Among several anonymous comments in the report was one about an alleged violent incident involving the Edina High School boys' hockey team. According to the report, players on the team physically assaulted a younger black player during a captains' practice at Braemar Arena, "punching him and choking him" while calling him the N-word.

In a letter published last week by the Sun Current newspaper, Mayor James Hovland wrote that the incident was investigated by parents, coaches and the school district and "found not to have occurred with the 2017-18 team or in the recent past."

Troy Stein, the athletic director at Edina High School, said Tuesday that district staffers reached out to school athletes "and were able to confirm that certainly in the last three years that it did not occur."

Stein said captains' practices — preseason events organized by team captains — are not sponsored by the school or the district. Under district policy, the practices are run by students but must have at least one adult supervisor present at all times.

In an interview Tuesday, Hovland said parents and coaches who reached out to him believe the incident probably didn't happen at all. "They can't say it never occurred ... but they feel real comfortable as a result of this investigation," he said.

City officials believe other comments in the report also may have inadvertently identified particular people, and want that information removed.

"I think it's important that this is not a redaction.

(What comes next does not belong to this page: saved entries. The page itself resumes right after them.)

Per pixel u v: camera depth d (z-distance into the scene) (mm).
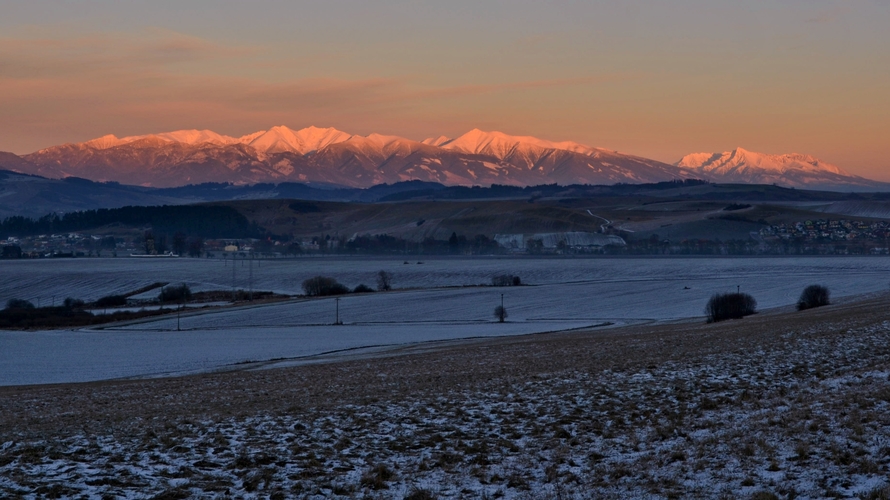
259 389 67062
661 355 72688
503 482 30062
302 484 29500
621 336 114062
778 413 39062
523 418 43125
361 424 42156
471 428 40656
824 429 34219
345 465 32938
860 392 42344
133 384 85688
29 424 48969
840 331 80438
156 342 155875
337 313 196625
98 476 30062
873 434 32750
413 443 37125
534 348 98188
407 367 80625
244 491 28859
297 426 41656
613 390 50812
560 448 34875
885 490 25234
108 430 42406
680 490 27578
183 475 30859
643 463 31672
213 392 67250
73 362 127125
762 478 28266
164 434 39938
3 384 102500
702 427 38031
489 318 193500
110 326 198750
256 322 196250
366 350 125250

This is a reframing of it because that leaves the stories in place," Staunton said.

The point of the report, Hovland wrote in his letter in the Sun Current, was not to accuse anyone of being racist or discriminatory toward people of color.

The hockey team anecdote showed, he wrote, "that while great care was taken to protect story sources by allowing anonymity ... protections should have also included elimination of specific identifiers."

But James Pierce, co-chairman of the task force that created the report, said he hoped that comments won't be removed simply because they offend somebody.

"The more you dilute a vision, the less progress you make," Pierce said. "I think you run the risk of losing the momentum of the change that you're trying to drive."

Pierce said part of the council's decision to modify the report had to do with residents resisting the task force's conclusions.

"We expected there would be pushback," he said. "What is unsettling is that ... it does not feel like [the council] is at the advocacy level of change."

Hovland said he trusted in the accuracy of the rest of the report and that he hadn't received complaints over any other comments. He said he wanted the revisions to go before the council and the co-chairs of the task force once they're ready.

"I want [the task force] to make sure that we're totally comfortable with their work product and these modifications that we thought we had to make," he said.